### WHAT YOU SHOULD DO
Rewrite the records below as a JSON list of strings with one string per line, skipping blank lines and leaving out the pictures.

### AVAILABLE RECORDS
== == ==

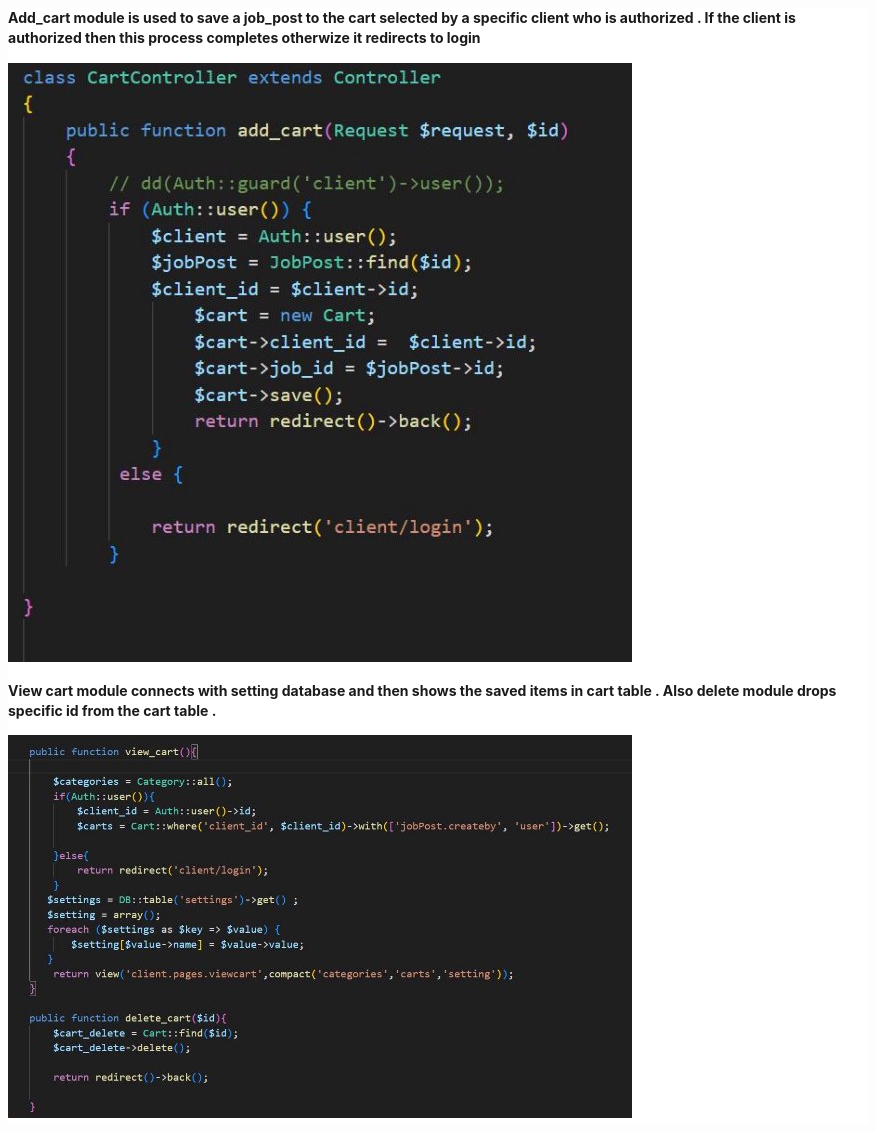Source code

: **Add\_cart module is used to save a job\_post to the cart selected by a specific client who is authorized . If the client is authorized then this process completes otherwize it redirects to login**

![](img/Aspose.Words.ce6dc14c-e78c-4064-a4e7-b5c5d3fc7041.034.jpeg)

**View cart module connects with setting database and then shows the saved items in cart table . Also delete module drops specific id from the cart table .**

![](img/Aspose.Words.ce6dc14c-e78c-4064-a4e7-b5c5d3fc7041.035.jpeg)

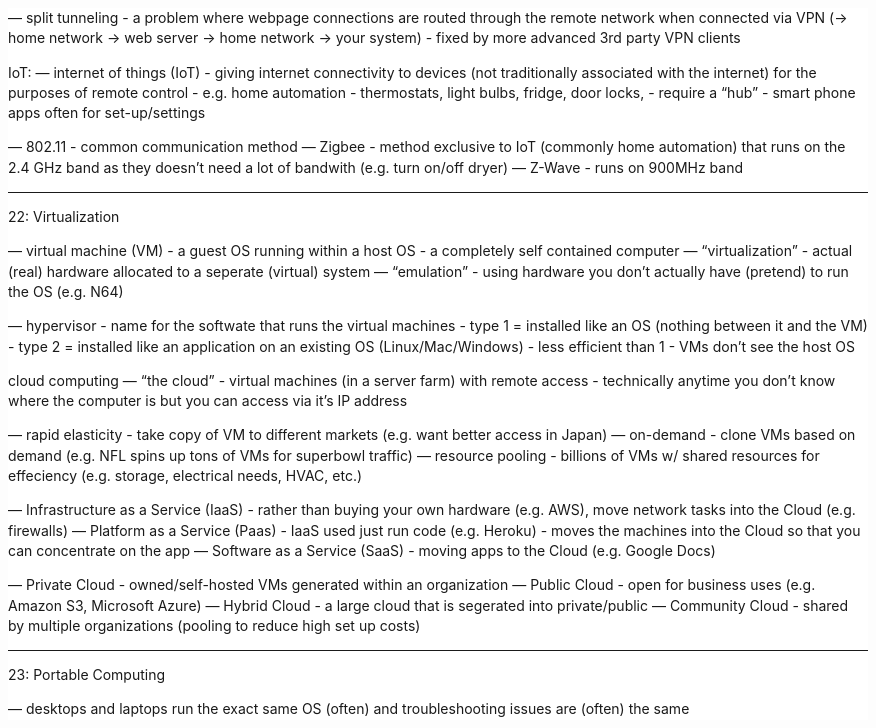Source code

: — split tunneling - a problem where webpage connections are routed through the remote network when connected via VPN (-> home network -> web server -> home network -> your system) 
	- fixed by more advanced 3rd party VPN clients


IoT:
— internet of things (IoT) - 	giving internet connectivity to devices (not traditionally associated with the internet) for the purposes of remote control
	- e.g. home automation - thermostats, light bulbs, fridge, door locks,
	- require a “hub”
	- smart phone apps often for set-up/settings

— 802.11 - common communication method
— Zigbee - method exclusive to IoT (commonly home automation) that runs on the 2.4 GHz band as they doesn’t need a lot of bandwith (e.g. turn on/off dryer)
— Z-Wave - runs on 900MHz band

________
22: Virtualization

— virtual machine (VM) - a guest OS running within a host OS - a completely self contained computer
— “virtualization” - actual (real) hardware allocated to a seperate (virtual) system
— “emulation” - using hardware you don’t actually have (pretend) to run the OS (e.g. N64)

— hypervisor - name for the softwate that runs the virtual machines
	- type 1 = installed like an OS (nothing between it and the VM)
	- type 2 = installed like an application on an existing OS (Linux/Mac/Windows) 
		- less efficient than 1
		- VMs don’t see the host OS

cloud computing
— “the cloud” - virtual machines (in a server farm) with remote access - technically anytime you don’t know where the computer is but you can access via it’s IP address

— rapid elasticity - take copy of VM to different markets (e.g. want better access in Japan)
— on-demand - clone VMs based on demand (e.g. NFL spins up tons of VMs for superbowl traffic)
— resource pooling - billions of VMs w/ shared resources for effeciency (e.g. storage, electrical needs, HVAC, etc.)

— Infrastructure as a Service (IaaS) - rather than buying your own hardware (e.g. AWS), move network tasks into the Cloud (e.g. firewalls)
— Platform as a Service (Paas) - IaaS used just run code (e.g. Heroku) - moves the machines into the Cloud so that you can concentrate on the app
— Software as a Service (SaaS) - moving apps to the Cloud (e.g. Google Docs)	

— Private Cloud - owned/self-hosted VMs generated within an organization
— Public Cloud - open for business uses (e.g. Amazon S3, Microsoft Azure)
— Hybrid Cloud - a large cloud that is segerated into private/public
— Community Cloud - shared by multiple organizations (pooling to reduce high set up costs)

________
23: Portable Computing

— desktops and laptops run the exact same OS (often) and troubleshooting issues are (often) the same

== == ==

### OUTPUT FOR THIS TASK
[
  "Source code",
  ": **Add\\_cart module is used to save a job\\_post to the cart selected by a specific client who is authorized . If the client is authorized then this process completes otherwize it redirects to login**",
  "![](img/Aspose.Words.ce6dc14c-e78c-4064-a4e7-b5c5d3fc7041.034.jpeg)",
  "**View cart module connects with setting database and then shows the saved items in cart table . Also delete module drops specific id from the cart table .**",
  "![](img/Aspose.Words.ce6dc14c-e78c-4064-a4e7-b5c5d3fc7041.035.jpeg)",
  "Source code",
  ": — split tunneling - a problem where webpage connections are routed through the remote network when connected via VPN (-> home network -> web server -> home network -> your system) ",
  "\t- fixed by more advanced 3rd party VPN clients",
  "IoT:",
  "— internet of things (IoT) - \tgiving internet connectivity to devices (not traditionally associated with the internet) for the purposes of remote control",
  "\t- e.g. home automation - thermostats, light bulbs, fridge, door locks,",
  "\t- require a “hub”",
  "\t- smart phone apps often for set-up/settings",
  "— 802.11 - common communication method",
  "— Zigbee - method exclusive to IoT (commonly home automation) that runs on the 2.4 GHz band as they doesn’t need a lot of bandwith (e.g. turn on/off dryer)",
  "— Z-Wave - runs on 900MHz band",
  "________",
  "22: Virtualization",
  "— virtual machine (VM) - a guest OS running within a host OS - a completely self contained computer",
  "— “virtualization” - actual (real) hardware allocated to a seperate (virtual) system",
  "— “emulation” - using hardware you don’t actually have (pretend) to run the OS (e.g. N64)",
  "— hypervisor - name for the softwate that runs the virtual machines",
  "\t- type 1 = installed like an OS (nothing between it and the VM)",
  "\t- type 2 = installed like an application on an existing OS (Linux/Mac/Windows) ",
  "\t\t- less efficient than 1",
  "\t\t- VMs don’t see the host OS",
  "cloud computing",
  "— “the cloud” - virtual machines (in a server farm) with remote access - technically anytime you don’t know where the computer is but you can access via it’s IP address",
  "— rapid elasticity - take copy of VM to different markets (e.g. want better access in Japan)",
  "— on-demand - clone VMs based on demand (e.g. NFL spins up tons of VMs for superbowl traffic)",
  "— resource pooling - billions of VMs w/ shared resources for effeciency (e.g. storage, electrical needs, HVAC, etc.)",
  "— Infrastructure as a Service (IaaS) - rather than buying your own hardware (e.g. AWS), move network tasks into the Cloud (e.g. firewalls)",
  "— Platform as a Service (Paas) - IaaS used just run code (e.g. Heroku) - moves the machines into the Cloud so that you can concentrate on the app",
  "— Software as a Service (SaaS) - moving apps to the Cloud (e.g. Google Docs)\t",
  "— Private Cloud - owned/self-hosted VMs generated within an organization",
  "— Public Cloud - open for business uses (e.g. Amazon S3, Microsoft Azure)",
  "— Hybrid Cloud - a large cloud that is segerated into private/public",
  "— Community Cloud - shared by multiple organizations (pooling to reduce high set up costs)",
  "________",
  "23: Portable Computing",
  "— desktops and laptops run the exact same OS (often) and troubleshooting issues are (often) the same"
]